The frequency of these updates is governed by the following limits:
- On GitLab.com, manual updates are permitted at most once every five minutes.
- On self-managed instances, the limit is determined by the administrator.
Permission-Based Updates
The ability to force an immediate update depends on the user's role:
- Users with the Maintainer role can force an update.
- In some configurations, users with at least Developer access can force an update.
However, a manual update will be blocked if:
- The mirror is already in the process of updating.
- The specific interval limit (e.g., 5 minutes) has not yet elapsed since the last successful update.
Visibility and Monitoring
When a mirror is updated, the activity is logged. All new branches, tags, and commits become visible in the project's activity feed.
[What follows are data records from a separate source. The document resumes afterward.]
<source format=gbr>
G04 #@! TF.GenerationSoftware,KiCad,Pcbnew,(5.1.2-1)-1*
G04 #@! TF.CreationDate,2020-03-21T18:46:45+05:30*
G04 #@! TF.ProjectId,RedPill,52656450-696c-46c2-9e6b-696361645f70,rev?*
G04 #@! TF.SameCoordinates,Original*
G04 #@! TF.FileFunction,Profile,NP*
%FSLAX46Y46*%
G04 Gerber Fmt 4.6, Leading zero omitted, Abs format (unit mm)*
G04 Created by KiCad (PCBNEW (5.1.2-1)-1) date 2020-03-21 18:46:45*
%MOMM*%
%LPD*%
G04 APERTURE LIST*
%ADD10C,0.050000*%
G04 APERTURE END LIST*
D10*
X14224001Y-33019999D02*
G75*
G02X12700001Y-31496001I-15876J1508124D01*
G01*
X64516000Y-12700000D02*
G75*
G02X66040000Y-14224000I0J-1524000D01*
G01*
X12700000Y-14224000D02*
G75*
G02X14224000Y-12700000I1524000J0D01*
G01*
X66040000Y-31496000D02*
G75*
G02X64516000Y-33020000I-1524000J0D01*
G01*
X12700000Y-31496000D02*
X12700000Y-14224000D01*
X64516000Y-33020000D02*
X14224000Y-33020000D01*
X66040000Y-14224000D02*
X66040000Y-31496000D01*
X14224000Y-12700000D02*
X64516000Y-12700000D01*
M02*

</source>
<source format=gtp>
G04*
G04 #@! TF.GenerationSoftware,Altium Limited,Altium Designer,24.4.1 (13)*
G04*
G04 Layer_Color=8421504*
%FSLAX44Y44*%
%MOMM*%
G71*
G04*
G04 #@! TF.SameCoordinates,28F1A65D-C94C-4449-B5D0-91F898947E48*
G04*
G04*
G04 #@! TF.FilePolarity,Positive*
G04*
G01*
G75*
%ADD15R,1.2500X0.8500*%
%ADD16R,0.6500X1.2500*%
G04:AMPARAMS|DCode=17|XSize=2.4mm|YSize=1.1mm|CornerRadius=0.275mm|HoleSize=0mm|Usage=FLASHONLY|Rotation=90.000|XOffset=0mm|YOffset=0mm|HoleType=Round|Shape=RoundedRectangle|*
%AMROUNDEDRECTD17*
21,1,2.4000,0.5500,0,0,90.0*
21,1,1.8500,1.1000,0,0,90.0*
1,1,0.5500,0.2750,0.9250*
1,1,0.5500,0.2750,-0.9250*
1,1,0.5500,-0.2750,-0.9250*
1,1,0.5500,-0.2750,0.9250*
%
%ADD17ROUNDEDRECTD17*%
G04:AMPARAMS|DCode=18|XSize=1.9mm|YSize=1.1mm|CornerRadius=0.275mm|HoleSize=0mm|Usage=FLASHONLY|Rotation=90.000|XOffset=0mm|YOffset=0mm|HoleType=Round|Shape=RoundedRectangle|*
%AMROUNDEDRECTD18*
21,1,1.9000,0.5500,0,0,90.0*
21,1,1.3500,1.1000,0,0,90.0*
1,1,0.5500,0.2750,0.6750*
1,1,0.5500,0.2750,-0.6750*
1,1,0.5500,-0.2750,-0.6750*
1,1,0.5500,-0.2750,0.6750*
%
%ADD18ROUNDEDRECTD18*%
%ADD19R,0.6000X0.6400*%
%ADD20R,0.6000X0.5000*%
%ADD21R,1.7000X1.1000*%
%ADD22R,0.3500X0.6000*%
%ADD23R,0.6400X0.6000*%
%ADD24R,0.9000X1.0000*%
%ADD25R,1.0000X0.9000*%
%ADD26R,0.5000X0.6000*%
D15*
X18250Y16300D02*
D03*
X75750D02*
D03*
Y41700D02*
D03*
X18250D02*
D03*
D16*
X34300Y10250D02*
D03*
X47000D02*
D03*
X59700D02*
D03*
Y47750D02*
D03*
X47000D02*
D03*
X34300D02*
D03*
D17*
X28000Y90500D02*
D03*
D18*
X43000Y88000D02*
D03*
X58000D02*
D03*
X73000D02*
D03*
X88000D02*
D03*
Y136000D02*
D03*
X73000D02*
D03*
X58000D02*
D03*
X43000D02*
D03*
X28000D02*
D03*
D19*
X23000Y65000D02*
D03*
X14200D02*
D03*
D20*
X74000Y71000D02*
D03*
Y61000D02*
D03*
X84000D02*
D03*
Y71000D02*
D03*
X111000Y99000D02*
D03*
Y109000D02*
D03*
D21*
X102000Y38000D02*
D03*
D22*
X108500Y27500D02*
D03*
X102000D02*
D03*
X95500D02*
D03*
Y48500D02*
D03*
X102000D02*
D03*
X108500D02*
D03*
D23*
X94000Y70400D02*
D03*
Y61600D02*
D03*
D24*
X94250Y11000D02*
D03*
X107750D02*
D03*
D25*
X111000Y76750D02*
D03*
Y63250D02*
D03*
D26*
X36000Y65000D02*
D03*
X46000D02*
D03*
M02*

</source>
To verify the success of a push, users should:
- Review the "last update attempt" and "last successful update" timestamps in the settings.
- Navigate to the Repository > Commits page on GitLab.com to confirm the last commit is displayed, indicating a successful push.
Security and Restrictions
To maintain system stability and security, certain protocols and visibility settings are restricted.
Unsupported Protocols
The following are explicitly not supported in GitLab mirroring:
- SCP-style URLs: Implementation of these URLs is ongoing (tracked in issue 18993).
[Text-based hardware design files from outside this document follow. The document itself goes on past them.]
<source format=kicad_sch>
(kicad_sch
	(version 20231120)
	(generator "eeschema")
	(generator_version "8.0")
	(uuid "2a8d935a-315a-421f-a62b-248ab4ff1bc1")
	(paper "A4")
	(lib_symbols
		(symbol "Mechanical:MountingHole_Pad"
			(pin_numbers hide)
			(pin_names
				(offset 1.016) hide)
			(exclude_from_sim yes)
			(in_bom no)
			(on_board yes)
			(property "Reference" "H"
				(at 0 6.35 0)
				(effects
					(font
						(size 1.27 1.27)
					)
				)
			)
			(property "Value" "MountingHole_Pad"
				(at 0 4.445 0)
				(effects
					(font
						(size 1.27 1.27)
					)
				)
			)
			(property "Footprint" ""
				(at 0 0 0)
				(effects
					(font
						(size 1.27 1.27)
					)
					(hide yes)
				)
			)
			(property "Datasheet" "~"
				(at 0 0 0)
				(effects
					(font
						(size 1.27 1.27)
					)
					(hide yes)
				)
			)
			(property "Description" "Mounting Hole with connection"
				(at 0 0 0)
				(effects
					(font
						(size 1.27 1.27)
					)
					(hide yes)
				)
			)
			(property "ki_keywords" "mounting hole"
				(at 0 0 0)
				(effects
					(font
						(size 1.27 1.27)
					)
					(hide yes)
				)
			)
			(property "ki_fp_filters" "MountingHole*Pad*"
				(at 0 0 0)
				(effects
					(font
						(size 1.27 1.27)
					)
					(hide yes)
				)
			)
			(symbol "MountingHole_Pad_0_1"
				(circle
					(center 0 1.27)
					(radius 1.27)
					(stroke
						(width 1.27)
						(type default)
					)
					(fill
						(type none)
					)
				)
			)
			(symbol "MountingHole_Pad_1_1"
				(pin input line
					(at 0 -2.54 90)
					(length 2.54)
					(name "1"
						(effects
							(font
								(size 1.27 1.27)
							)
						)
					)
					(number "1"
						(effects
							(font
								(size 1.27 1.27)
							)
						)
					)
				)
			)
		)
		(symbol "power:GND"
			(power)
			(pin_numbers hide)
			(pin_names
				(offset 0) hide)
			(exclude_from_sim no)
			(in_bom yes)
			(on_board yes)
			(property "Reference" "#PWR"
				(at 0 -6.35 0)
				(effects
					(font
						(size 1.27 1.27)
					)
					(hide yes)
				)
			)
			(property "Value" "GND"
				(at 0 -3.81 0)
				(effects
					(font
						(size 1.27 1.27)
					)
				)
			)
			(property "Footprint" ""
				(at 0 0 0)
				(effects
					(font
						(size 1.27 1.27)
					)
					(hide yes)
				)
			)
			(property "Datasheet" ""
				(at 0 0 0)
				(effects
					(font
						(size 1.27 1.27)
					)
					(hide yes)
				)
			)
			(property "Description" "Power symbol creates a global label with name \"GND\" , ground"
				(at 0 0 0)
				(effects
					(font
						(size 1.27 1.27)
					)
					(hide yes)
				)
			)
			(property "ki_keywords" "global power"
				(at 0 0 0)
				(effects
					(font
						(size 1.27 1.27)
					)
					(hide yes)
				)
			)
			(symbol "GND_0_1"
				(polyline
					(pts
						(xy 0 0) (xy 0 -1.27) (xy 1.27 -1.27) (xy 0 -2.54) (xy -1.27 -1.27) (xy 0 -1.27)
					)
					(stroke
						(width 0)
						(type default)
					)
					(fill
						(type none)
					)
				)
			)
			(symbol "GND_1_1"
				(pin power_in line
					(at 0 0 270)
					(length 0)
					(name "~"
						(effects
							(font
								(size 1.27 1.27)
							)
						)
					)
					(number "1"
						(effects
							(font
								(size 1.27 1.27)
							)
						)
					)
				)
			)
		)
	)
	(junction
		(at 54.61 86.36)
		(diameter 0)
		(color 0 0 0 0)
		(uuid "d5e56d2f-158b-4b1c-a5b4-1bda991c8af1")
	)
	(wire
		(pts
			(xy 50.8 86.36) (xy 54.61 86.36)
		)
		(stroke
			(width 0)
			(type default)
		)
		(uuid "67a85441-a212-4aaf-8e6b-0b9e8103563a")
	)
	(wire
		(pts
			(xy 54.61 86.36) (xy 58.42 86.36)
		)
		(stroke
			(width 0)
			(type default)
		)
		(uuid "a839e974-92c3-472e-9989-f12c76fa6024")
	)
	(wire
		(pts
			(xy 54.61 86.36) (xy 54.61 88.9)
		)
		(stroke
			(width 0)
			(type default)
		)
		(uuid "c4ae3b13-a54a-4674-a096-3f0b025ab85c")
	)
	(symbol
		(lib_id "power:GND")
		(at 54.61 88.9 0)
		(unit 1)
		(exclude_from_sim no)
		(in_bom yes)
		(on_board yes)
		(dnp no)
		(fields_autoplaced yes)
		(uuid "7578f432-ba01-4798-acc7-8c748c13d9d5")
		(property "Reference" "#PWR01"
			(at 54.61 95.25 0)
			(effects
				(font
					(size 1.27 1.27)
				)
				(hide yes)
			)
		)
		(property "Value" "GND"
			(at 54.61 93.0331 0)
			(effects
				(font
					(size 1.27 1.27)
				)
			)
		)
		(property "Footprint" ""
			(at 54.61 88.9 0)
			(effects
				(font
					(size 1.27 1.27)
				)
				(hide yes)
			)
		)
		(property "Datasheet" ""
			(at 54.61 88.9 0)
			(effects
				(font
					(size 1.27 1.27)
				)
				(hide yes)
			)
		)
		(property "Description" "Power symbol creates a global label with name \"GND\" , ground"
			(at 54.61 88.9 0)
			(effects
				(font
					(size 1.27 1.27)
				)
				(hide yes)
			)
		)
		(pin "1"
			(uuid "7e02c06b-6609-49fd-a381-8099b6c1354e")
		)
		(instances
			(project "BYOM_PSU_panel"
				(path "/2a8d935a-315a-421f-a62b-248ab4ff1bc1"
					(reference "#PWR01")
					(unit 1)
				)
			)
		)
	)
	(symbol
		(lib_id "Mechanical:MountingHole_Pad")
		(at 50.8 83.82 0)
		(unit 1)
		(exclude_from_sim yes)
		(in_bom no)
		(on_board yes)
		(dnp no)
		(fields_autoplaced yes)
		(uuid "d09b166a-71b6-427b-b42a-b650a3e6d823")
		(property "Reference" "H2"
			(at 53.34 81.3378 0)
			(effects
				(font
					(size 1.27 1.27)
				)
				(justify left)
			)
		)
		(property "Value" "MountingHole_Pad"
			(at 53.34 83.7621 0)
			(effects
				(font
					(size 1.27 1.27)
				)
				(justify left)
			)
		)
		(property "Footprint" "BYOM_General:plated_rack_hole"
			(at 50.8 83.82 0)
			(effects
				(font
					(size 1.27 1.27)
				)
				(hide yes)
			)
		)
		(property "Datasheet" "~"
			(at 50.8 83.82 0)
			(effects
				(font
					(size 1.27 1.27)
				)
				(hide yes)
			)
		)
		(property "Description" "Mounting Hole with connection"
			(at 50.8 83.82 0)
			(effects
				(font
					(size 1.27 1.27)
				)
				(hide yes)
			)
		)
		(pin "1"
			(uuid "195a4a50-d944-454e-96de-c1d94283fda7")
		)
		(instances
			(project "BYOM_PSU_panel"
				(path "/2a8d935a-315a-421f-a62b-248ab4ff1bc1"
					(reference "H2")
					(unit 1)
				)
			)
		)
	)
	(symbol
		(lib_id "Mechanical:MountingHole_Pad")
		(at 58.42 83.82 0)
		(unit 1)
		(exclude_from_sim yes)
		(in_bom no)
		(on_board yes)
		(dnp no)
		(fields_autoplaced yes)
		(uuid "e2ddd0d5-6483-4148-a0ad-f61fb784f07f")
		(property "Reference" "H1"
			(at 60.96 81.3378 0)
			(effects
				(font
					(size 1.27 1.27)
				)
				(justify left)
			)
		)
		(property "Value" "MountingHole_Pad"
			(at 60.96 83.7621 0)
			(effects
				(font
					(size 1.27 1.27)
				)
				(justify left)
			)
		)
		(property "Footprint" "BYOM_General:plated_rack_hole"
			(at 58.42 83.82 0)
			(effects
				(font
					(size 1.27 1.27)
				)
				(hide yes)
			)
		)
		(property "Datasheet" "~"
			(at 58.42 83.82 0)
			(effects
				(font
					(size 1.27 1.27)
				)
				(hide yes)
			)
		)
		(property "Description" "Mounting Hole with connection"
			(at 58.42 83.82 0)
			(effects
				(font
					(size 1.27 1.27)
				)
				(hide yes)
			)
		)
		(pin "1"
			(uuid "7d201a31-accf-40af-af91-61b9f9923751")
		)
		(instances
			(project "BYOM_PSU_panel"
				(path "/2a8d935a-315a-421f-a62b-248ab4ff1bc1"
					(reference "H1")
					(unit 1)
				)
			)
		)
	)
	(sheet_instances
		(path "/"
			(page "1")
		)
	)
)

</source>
- Dumb HTTP protocol: Mirroring over this legacy protocol is not permitted.
Access Control
For security reasons, starting with GitLab 12.10, the URL of the original repository is restricted. Only users with Maintainer or Owner permissions to the mirrored project can view the URL to the original source.
Integration with CI/CD Pipelines
A significant advantage of mirroring is its interaction with GitLab CI/CD. When a local GitLab repository mirrors to a remote one, the CI/CD pipeline continues to execute as if the commits were made directly to the repository. For example, a statically generated website can be updated automatically after each push via the mirroring process, allowing developers to maintain a local, private development environment while automatically deploying public-facing content.
Summary of Mirroring Specifications
| Feature | Push Mirroring | Pull Mirroring |
|---|---|---|
| Direction | GitLab $\rightarrow$ External | External $\rightarrow$ GitLab |
| Primary Use Case | Public distribution / Legacy support | Ingesting external projects |
| Tier Availability | Free, Premium, Ultimate | Premium, Ultimate |
| Protocol Support | HTTP, HTTPS, SSH, orgit | HTTP, HTTPS, SSH, orgit |
| Automation | Automatic | Automatic / Manual Trigger |
| Conflict Risk | Low (One-way) | Low (One-way) |
Conclusion
The architectural implementation of repository mirroring in GitLab serves as a bridge between disparate version control environments. By supporting both push and pull configurations, GitLab allows organizations to maintain a strict "source of truth" while benefiting from the redundancy and visibility provided by external mirrors. The system is designed with a strong emphasis on security, particularly through the mandatory verification of SSH host keys and the restriction of mirror URL visibility to high-level roles.
The operational efficiency of mirroring is further enhanced by its integration with the CI/CD pipeline, transforming a simple synchronization task into a deployment mechanism. While bidirectional mirroring exists, the potential for divergent histories makes it a risky choice compared to the stability of unidirectional push or pull mirrors. For users of self-managed instances, the push mirror provides a sophisticated way to balance the need for internal privacy with the desire to contribute to the open-source community. Ultimately, the ability to automate the movement of branches, tags, and commits across different platforms ensures that the development workflow remains fluid, regardless of where the code is physically hosted.